Covariance Matrix
From this section, we consider multivariate models. First of all, we need a way to measure
the dependence of variables each other.
The covariance between two random variables \(X\) and \(Y\) is defined as
\[
\text{Cov }[X, Y] = \mathbb{E}[(X - \mathbb{E}[X])(Y - \mathbb{E}[Y])].
\]
Here, \((X - \mathbb{E}[X])\) and \((Y - \mathbb{E}[Y])\) are mean deviations which represent
how far the random variables \(X\) and \(Y\) deviate from their respective expected values(means). So, the covariance
measures how these deviation of random variables vary together(joint variation).
Note: \(\text{Cov }[X, Y] = \mathbb{E}[XY]- \mathbb{E}[X]\mathbb{E}[Y]\). So, if \(X\) and \(Y\) are independent,
\(\mathbb{E}[XY] = \mathbb{E}[X]\mathbb{E}[Y]\) and thus \(\text{Cov }[X, Y] = 0\). However, in general, the converse is
NOT true. Zero covariance only tells us there is no linear dependence. The positive(negative) covariance
indicates positive(negative) linear association.
In practice, often we extend this idea to \(n\) random variables.

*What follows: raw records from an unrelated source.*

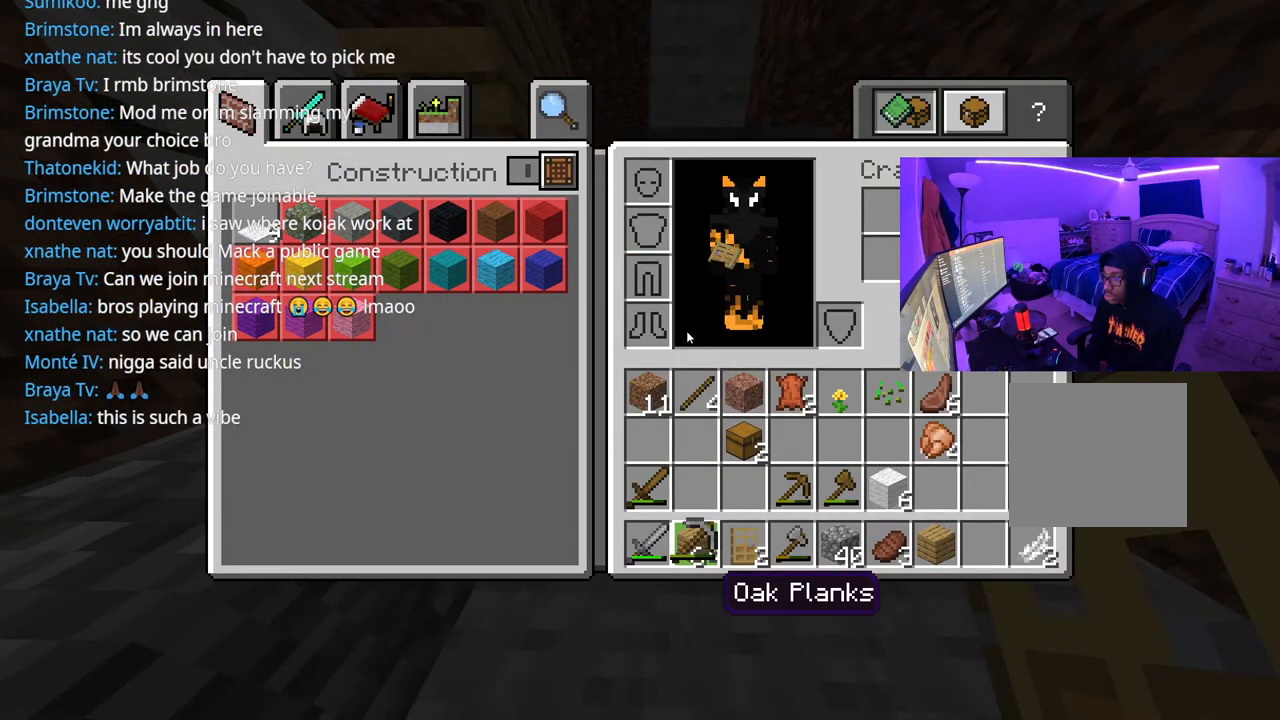
{"buttons": [], "left_stick": "center", "right_stick": "center", "events": [[233, "DPAD_UP", "down"], [367, "DPAD_UP", "up"]]}
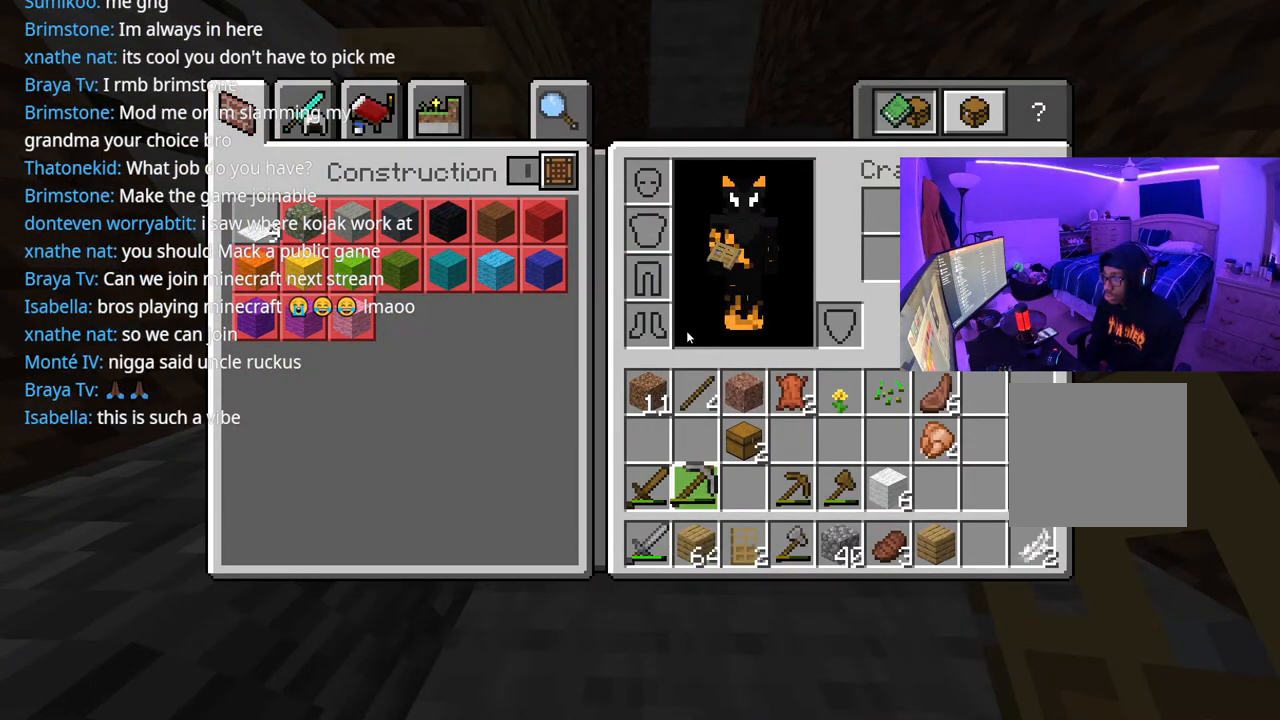
{"buttons": ["DPAD_RIGHT"], "left_stick": "center", "right_stick": "center", "events": [[133, "A", "down"], [250, "A", "up"], [283, "DPAD_DOWN", "down"], [400, "DPAD_DOWN", "up"], [483, "DPAD_RIGHT", "down"]]}
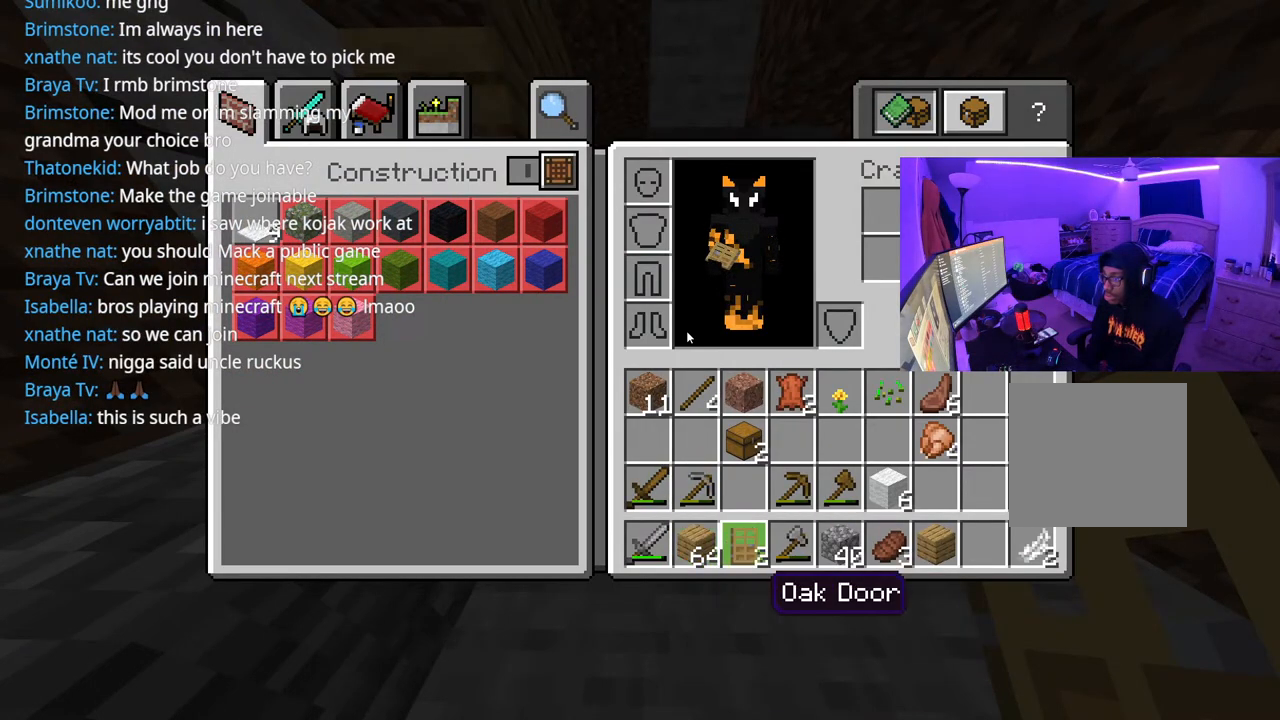
{"buttons": [], "left_stick": "center", "right_stick": "center", "events": [[83, "DPAD_RIGHT", "up"], [167, "DPAD_RIGHT", "down"], [250, "DPAD_RIGHT", "up"], [333, "B", "down"], [400, "B", "up"]]}
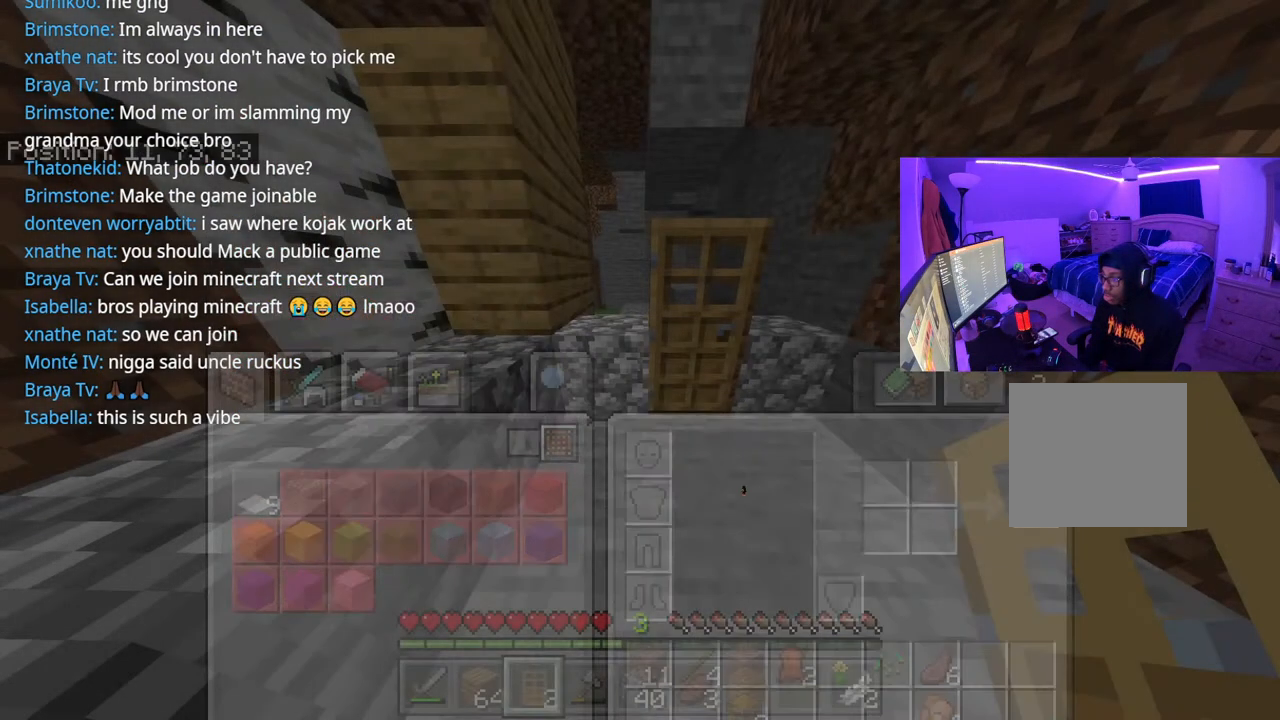
{"buttons": ["L1"], "left_stick": "up-right", "right_stick": "right", "events": [[50, "left_stick", "up-right"], [50, "right_stick", "right"], [267, "L1", "down"], [383, "L1", "up"], [483, "L1", "down"]]}
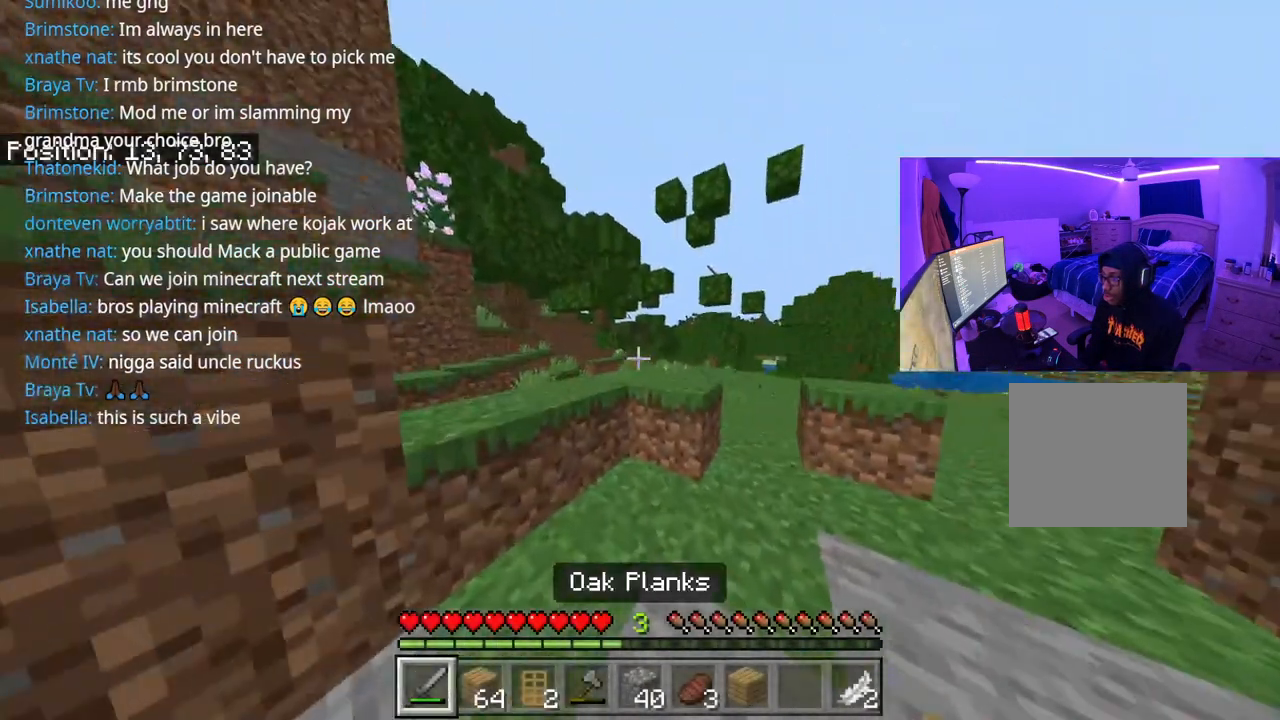
{"buttons": [], "left_stick": "up", "right_stick": "right", "events": [[100, "L1", "up"], [200, "left_stick", "up"], [383, "A", "down"], [483, "A", "up"]]}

Consider a vector \(x \in \mathbb{R}^n\) whose each
entries represent random variables \(X_1, \cdots X_n\).
The population covariance matrix of the vector \(x\) is defined as
\[
\begin{align*}
\Sigma &= \text{Cov }[x] \\\\
&= \mathbb{E}[(x - \mathbb{E}[x])(x - \mathbb{E}[x])^T] \\\\
&= \begin{bmatrix}
\text{Var }[X_1] & \text{Cov }[X_1, X_2] & \cdots & \text{Cov }[X_1, X_n] \\
\text{Cov }[X_2, X_1] & \text{Var }[X_2] & \cdots & \text{Cov }[X_2, X_n] \\
\vdots & \vdots & \ddots & \vdots \\
\text{Cov }[X_n, X_1] & \text{Cov }[X_n, X_2] & \cdots & \text{Var }[X_n]
\end{bmatrix} \\\\
&= \mathbb{E }[xx^T] - \mu \mu^T
\end{align*}
\]
Each diagonal entry \(\Sigma_{ii}\) represents the variance of \(X_i\) because
\[
\text{Cov }[X_i, X_i] = \mathbb{E}[(X_i - \mathbb{E}[X_i])^2] = \sigma^2
\]
Also, the total variance of \(\Sigma \) is defined as the trace of \(\Sigma \):
\[
\text{tr } (\Sigma ) = \sum_{i=1}^n \text{Var }[X_i].
\]
The covariance matrix is symmetric because the covariance itself is symmetric:
\[
\Sigma_{ij} = \text{Cov }[X_i, X_j] = \text{Cov }[X_j, X_i] = \Sigma_{ji}.
\]
(Or, for any matrix \(A\), \(\, AA^T\) is symmetric because \((AA^T)^T = (A^T)^TA^T = AA^T \).)
Since \(\Sigma\) is symmetric, it is always orthogonally diagonalizable:
\[
\Sigma = P D P^T
\]
where \(P\) is an orthogonal matrix whose columns are unit eigenvectors of \(\Sigma\) and \(D\) is a diagonal matrix
whose diagonal entries are eigenvalues of \(\Sigma\) corresponding to its eigenvectors.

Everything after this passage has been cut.